The Show Must Go On
WHEN
the history of the global warming scare comes to be written, a chapter should
be devoted to the way the message had to be altered to keep the show on the
road. Global warming became climate change so as to be able to take the blame
for cold spells and wet seasons as well as hot days. Then, to keep its options
open, the movement began to talk about "extreme weather".
Part of
the problem was that some time towards the end of the first decade of the 21st
century it became clear that the Earth's average temperature just was not
consistently rising any more, however many "adjustments" were made to
the thermometer records, let alone rising anything like as rapidly as all the
models demanded.
So
those who made their living from alarm, and by then there were lots, switched
tactics and began to jump on any unusual weather event, whether it was a storm,
a drought, a blizzard or a flood, and blame it on man-made carbon dioxide
emissions.
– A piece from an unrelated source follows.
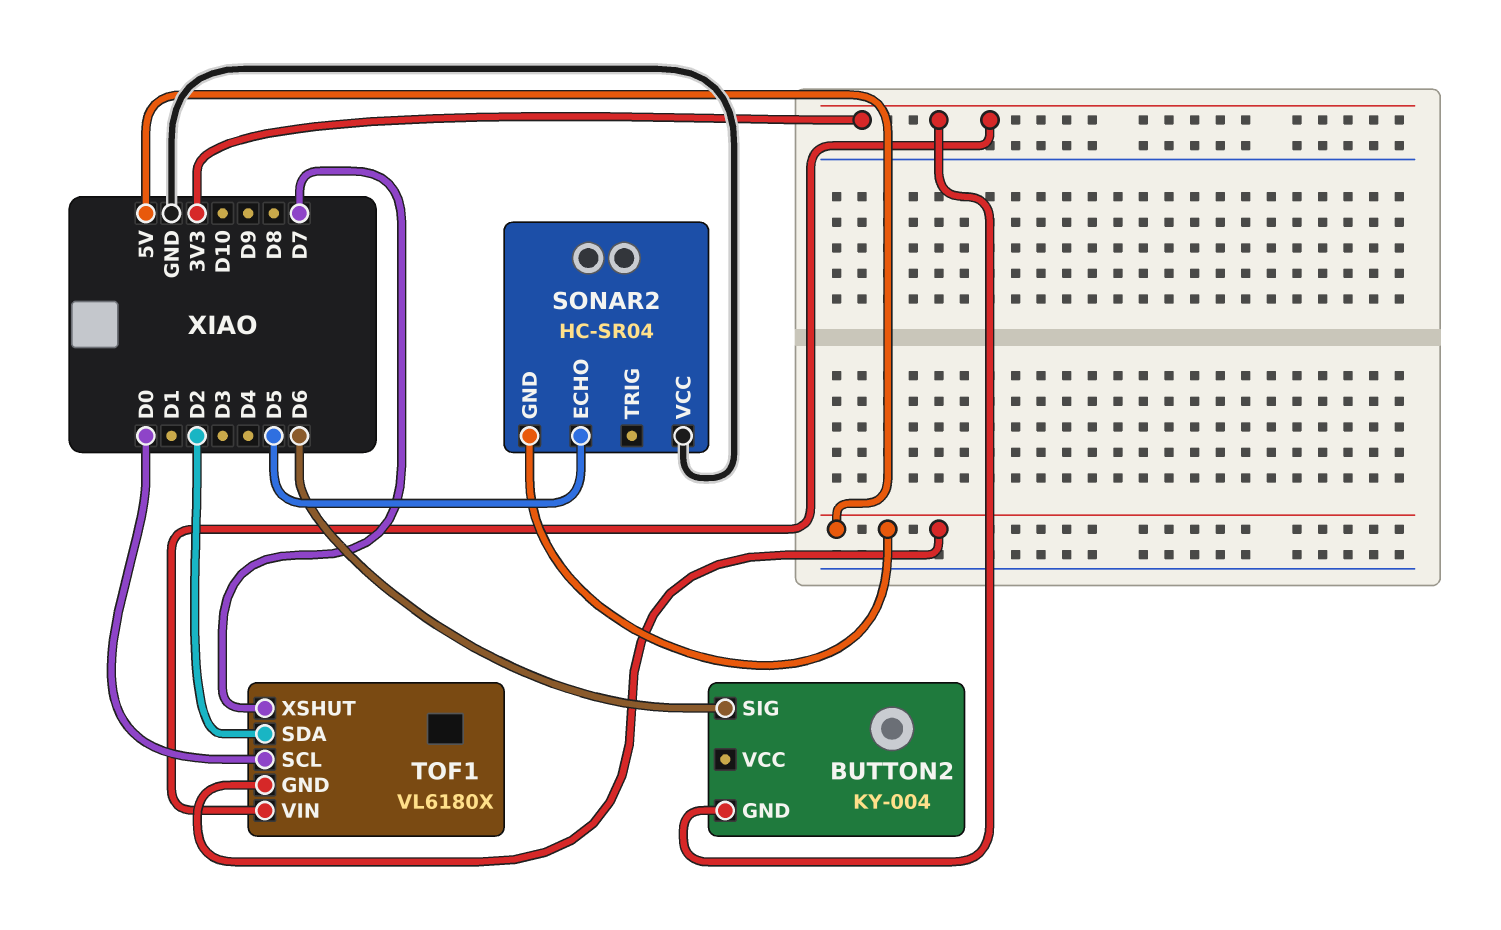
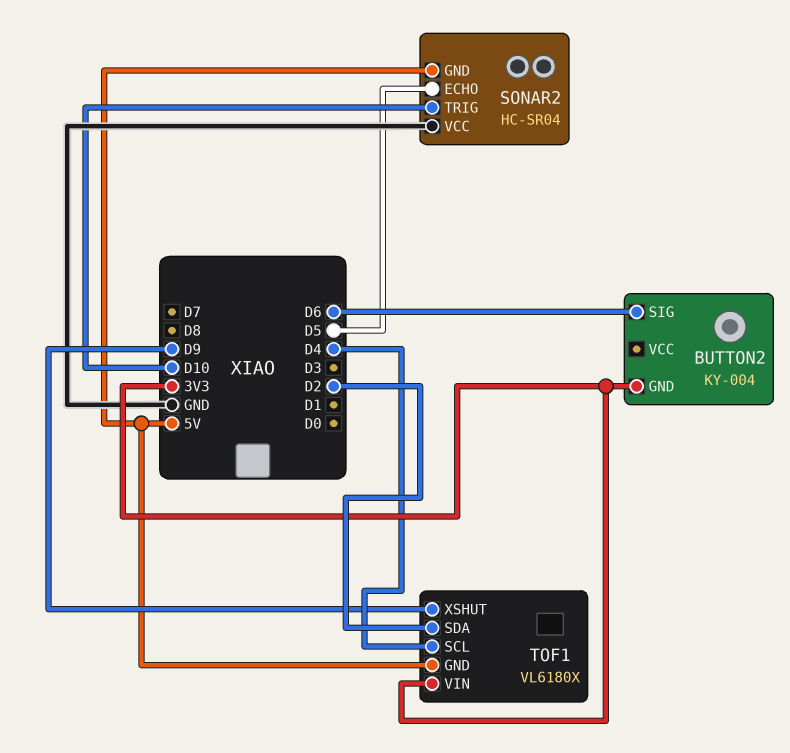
SONAR2 pin TRIG: none -> D10
TOF1 pin SCL: D0 -> D4
TOF1 pin XSHUT: D7 -> D9

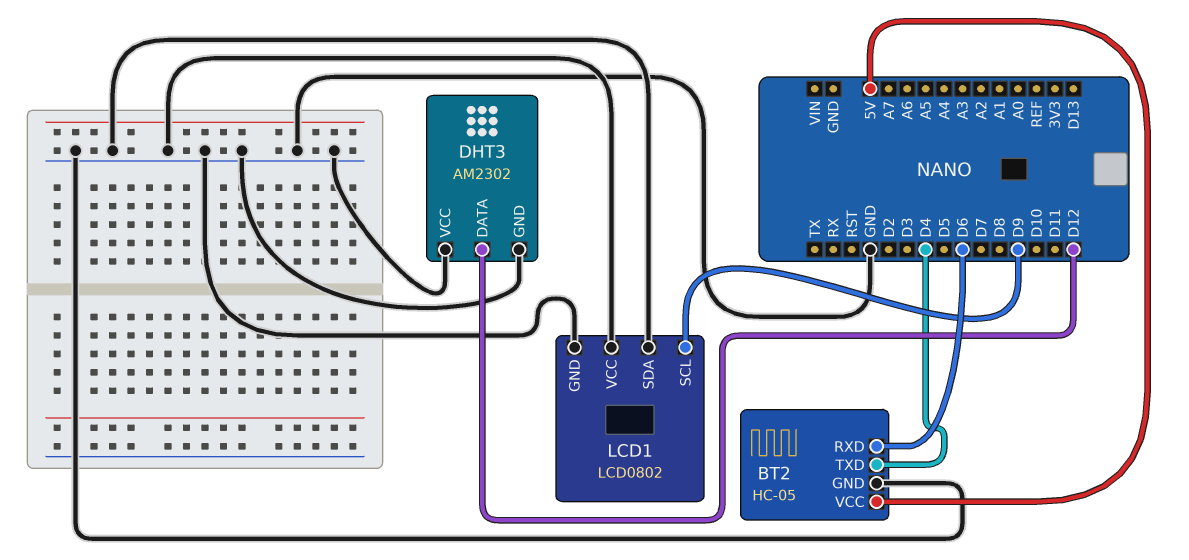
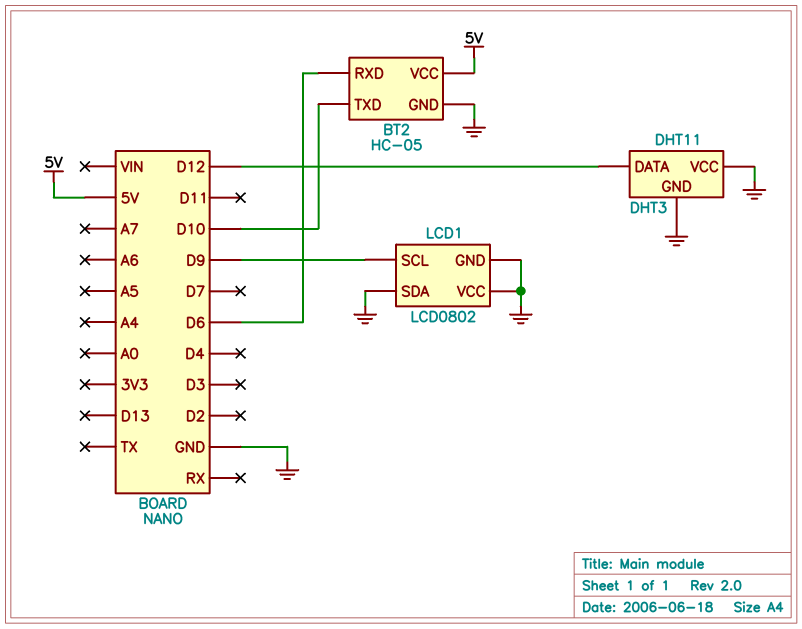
BT2 pin TXD: D4 -> D10
DHT3: AM2302 -> DHT11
This proved a rewarding tactic, because people - egged on by
journalists - have an inexhaustible appetite for believing in the
vindictiveness of the weather gods. The fossil fuel industry was inserted in
the place of Zeus as the scapegoat of choice. (Scientists are the priests.)
The
fact that people have short memories about weather events is what enables this
game to be played. The long Australian drought of 2001-7, the Brisbane floods
of 2009-10 and the angry summer of 2012-13 stand out in people's minds. People
are reluctant to put them down to chance. Even here in mild England, people are
always saying "I have never known it so
cold/hot/mild/windy/wet/dry/changeable as it is this year". One Christmas
I noticed the seasons had been pretty average all year, neither too dry nor too
wet nor too cold nor too warm. "I have never known it so average," I
said to somebody. I got a baffled look. Nobody ever calls the weather normal.